Looking beyond a single language, or to non-linguistic forms of data, can yield new insights into linguistic representation and use in language models. This talk will explore this theme in two threads: Firstly, what can we learn from passing non-linguistic data through language models? From natural modalities like music to controlled synthetic parentheses languages, we can use datasets with different underlying structures to explore knowledge in language model transfer learning. Knowing the structures in this data lets us understand if and how different features are acquired and generalized in language model training. Secondly, we will look at how typologically-aware analysis can help us understand joint multilingual representation in language models, with experiments that focus on agenthood and case in different languages in multilingual models. The typological diversity of agenthood gives us a handle into understanding how representations can be shared and also separated between languages. Examining language models at the points where diverse data differs – and systematically knowing the ways in which data differs – offers a useful window into how linguistic knowledge is represented in language models.
✻ Databases and Corpora ✻
By Qingxia Guo, Nathaniel Imel and Shane Steinert-Threlkeld
This paper introduces a database for crosslinguistic modal semantics. The purpose of this database is to (1) enable ongoing consolidation of modal semantic typological knowledge into a repository according to uniform data standards and to (2) provide data for investigations in crosslinguistic modal semantic theory and experiments explaining such theories. We describe the kind of semantic variation that the database aims to record, the format of the data, and a current snapshot of the database, emphasizing access and contribution to the database in light of the goals above. We release the database at https://clmbr.shane.st/modal-typology.
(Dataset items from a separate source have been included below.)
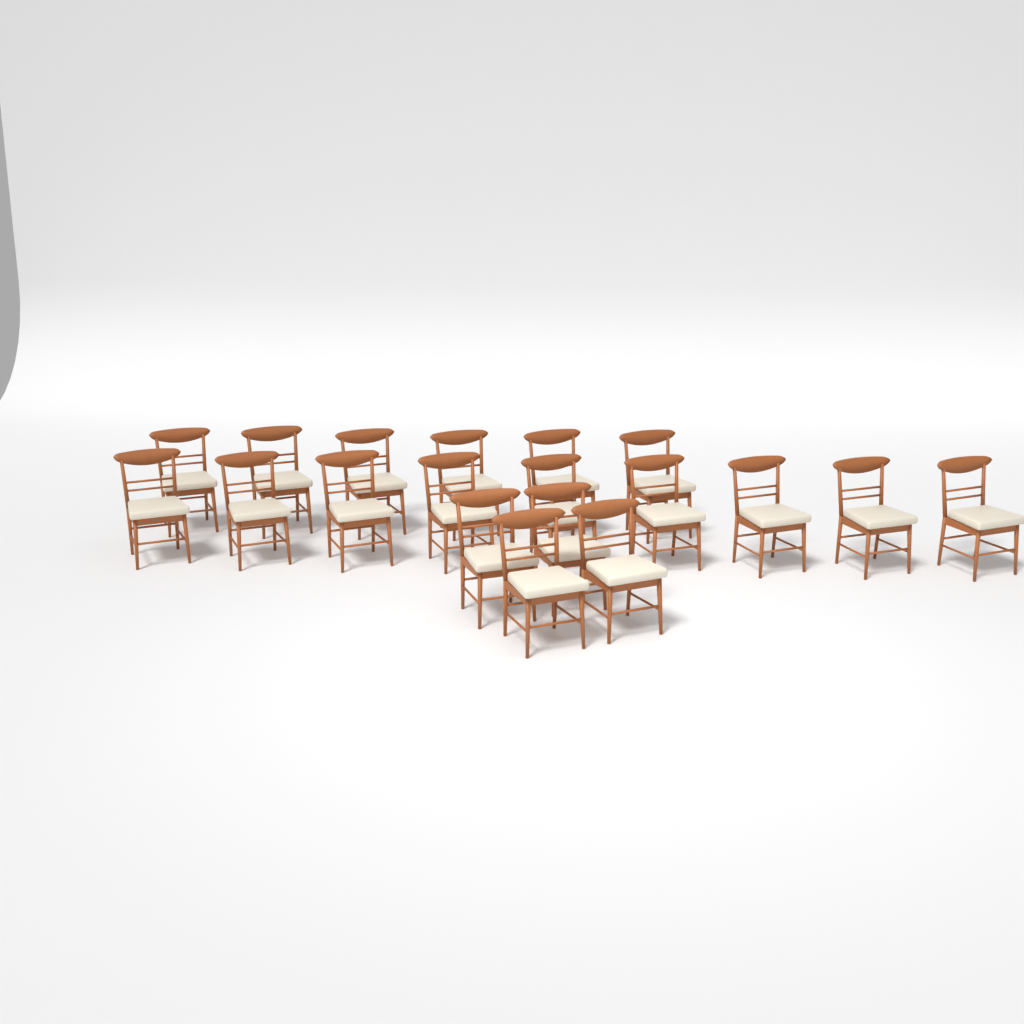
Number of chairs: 19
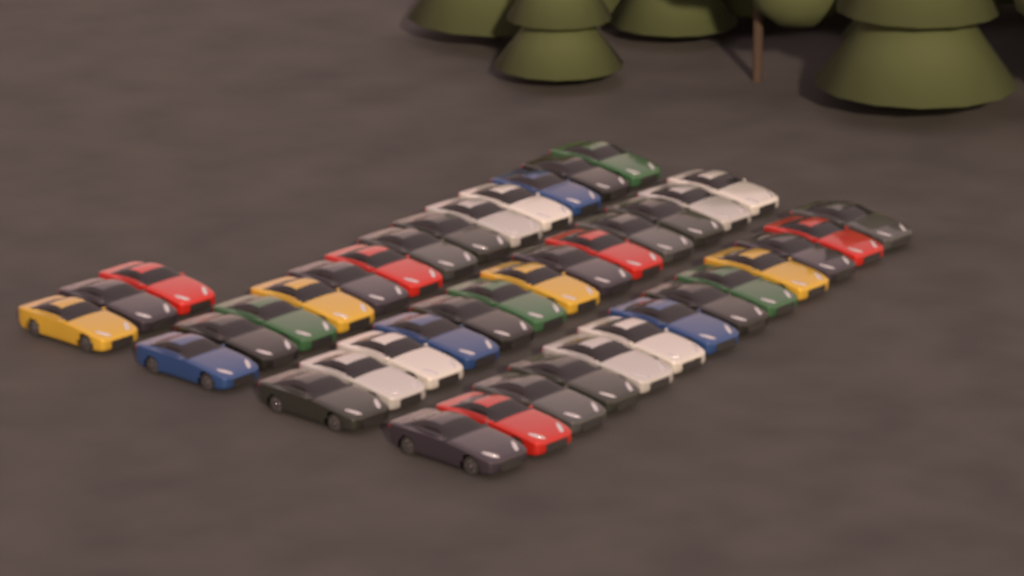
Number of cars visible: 42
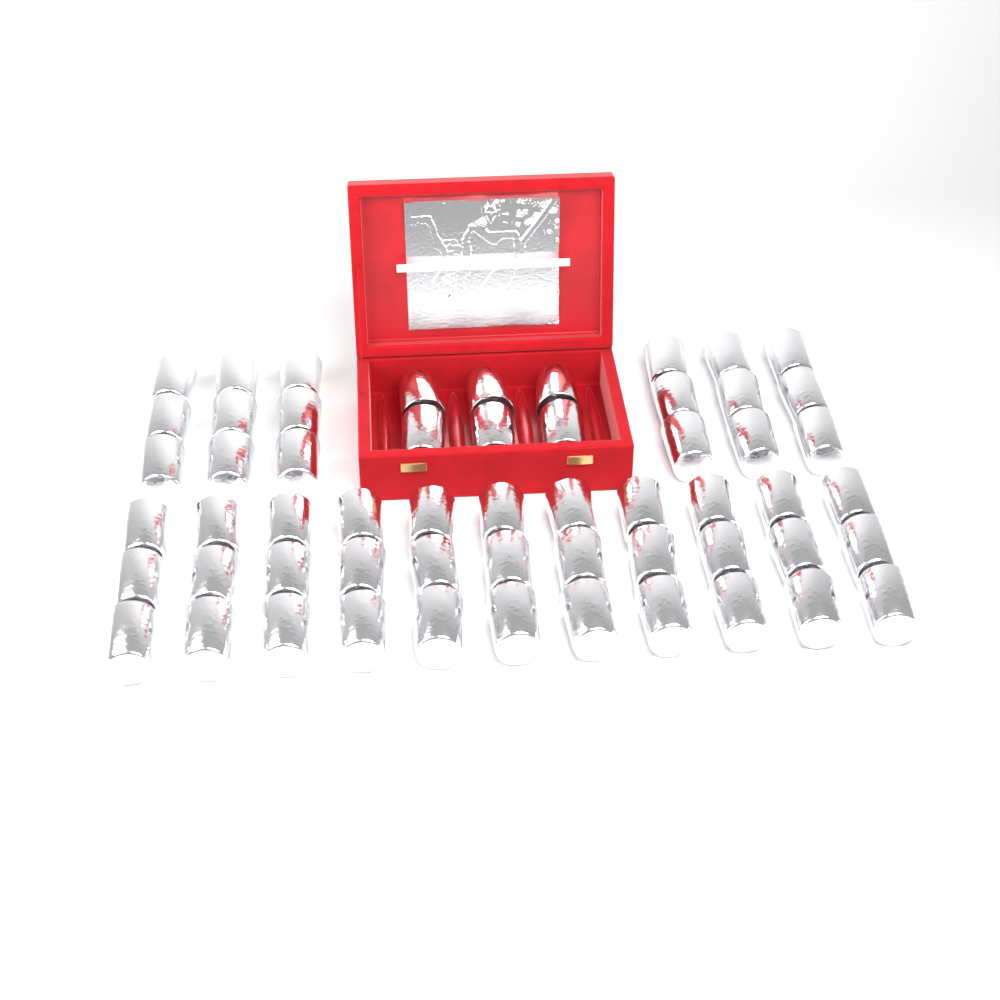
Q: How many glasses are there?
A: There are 57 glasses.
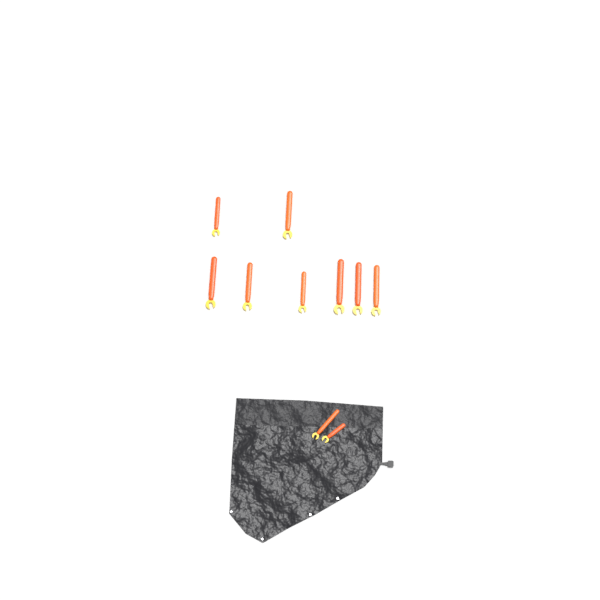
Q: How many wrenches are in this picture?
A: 10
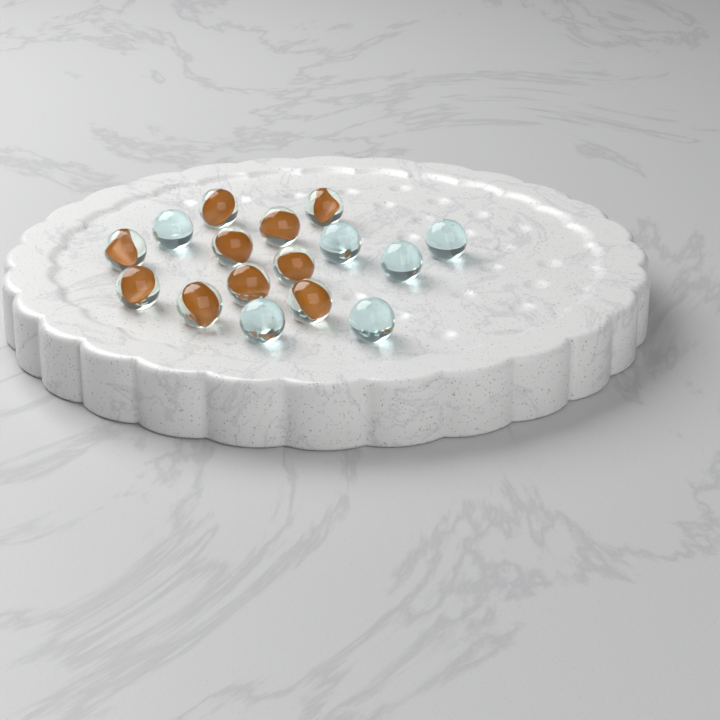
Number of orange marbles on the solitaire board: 10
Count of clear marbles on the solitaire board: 6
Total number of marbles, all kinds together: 16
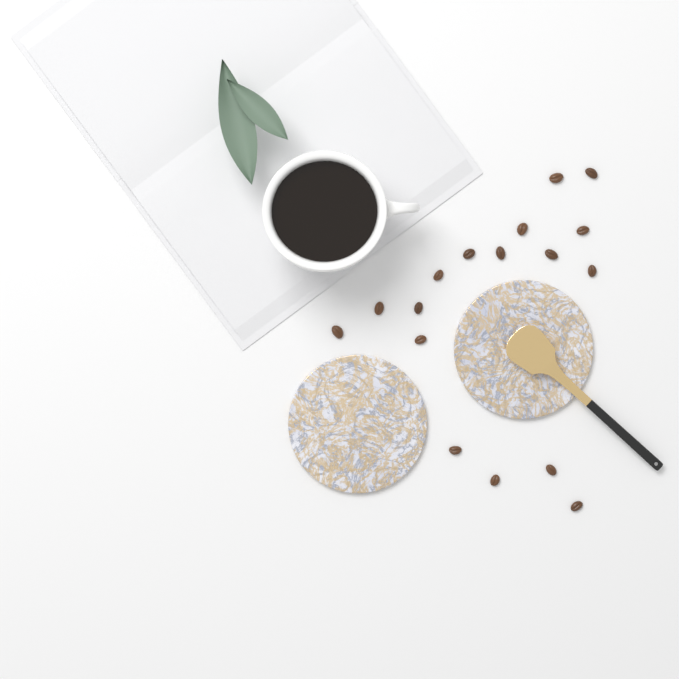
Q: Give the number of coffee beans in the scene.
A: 17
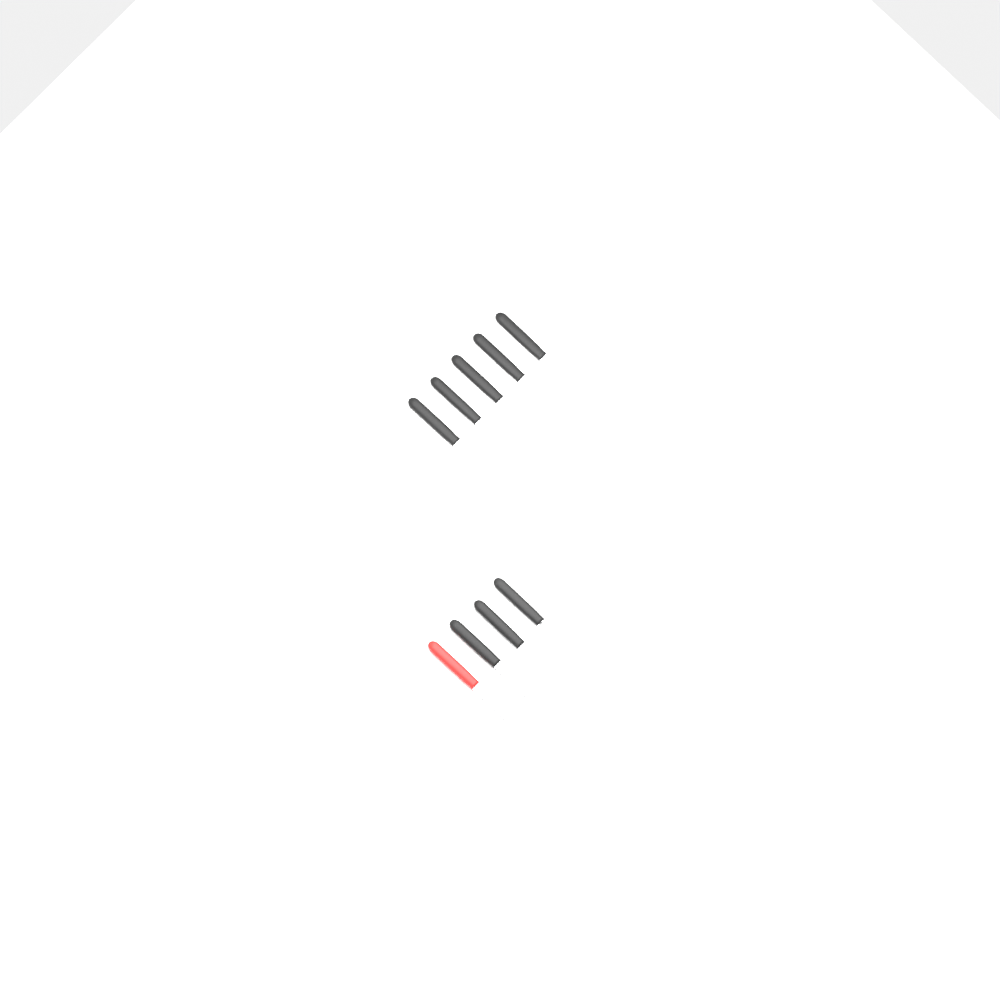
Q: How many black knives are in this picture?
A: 7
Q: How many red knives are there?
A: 1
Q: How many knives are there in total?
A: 8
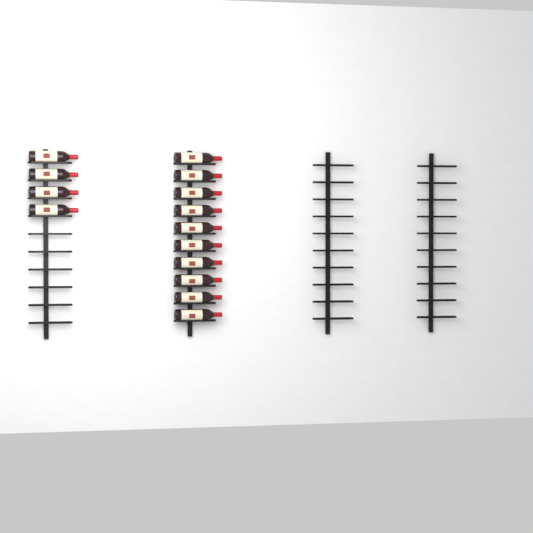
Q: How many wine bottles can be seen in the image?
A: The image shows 14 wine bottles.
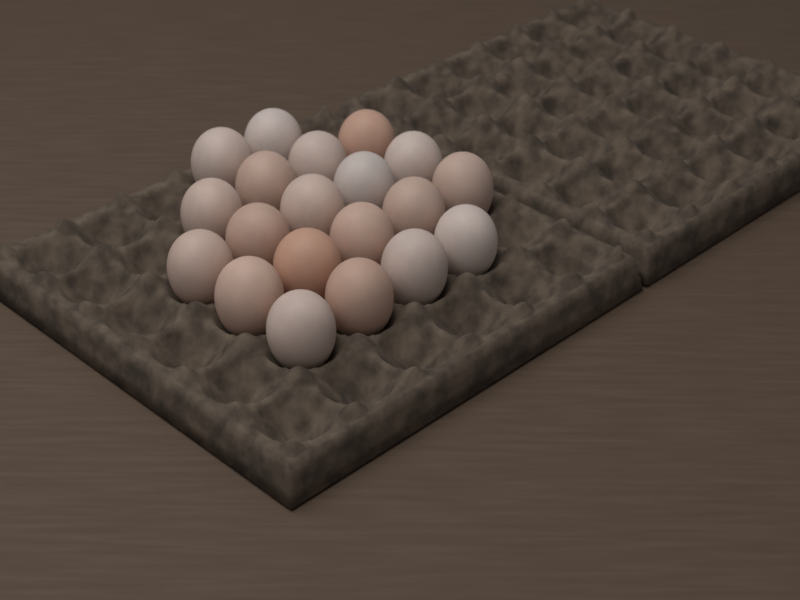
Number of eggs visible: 20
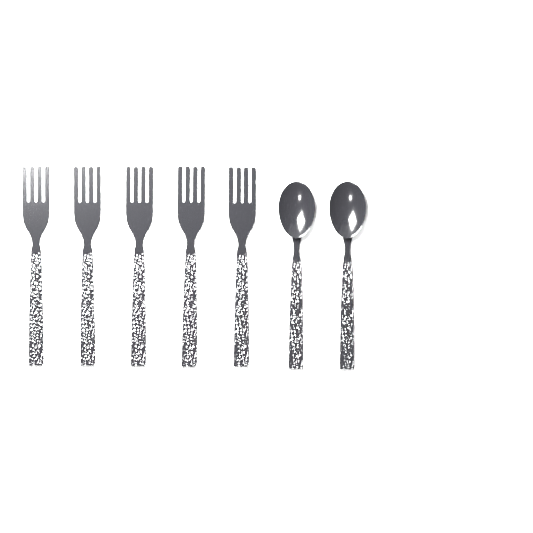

By Chiara Zanchi, Silvia Luraghi and Claudia Roberta Combei
This paper describes an ongoing endeavor to construct Pavia Verbs Database (PaVeDa), 2013 an open-access typological resource that builds upon previous work on verb argument structure, in particular the Valency Patterns Leipzig (ValPaL) project (Hartmann et al., 2013). The PaVeDa database features four major innovations as compared to the ValPaL database: (i) it includes data from ancient languages enabling diachronic research; (ii) it expands the language sample to language families that are not represented in the ValPaL; (iii) it is linked to external corpora that are used as sources of usage-based examples of stored patterns; (iv) it introduces a new cross-linguistic layer of annotation for valency patterns which allows for contrastive data visualization.
By Jonne Sälevä and Constantine Lignos
We present ParaNames, a Wikidata-derived multilingual parallel name resource consisting of names for approximately 14 million entities spanning over 400 languages. ParaNames is useful for multilingual language processing, both in defining tasks for name translation tasks and as supplementary data for other tasks. We demonstrate an application of ParaNames by training a multilingual model for canonical name translation to and from English.
By SIGTYP2022 Organizing Committee
Best Paper Award, Closing Remarks, and Future SIGTYP Events Announcement!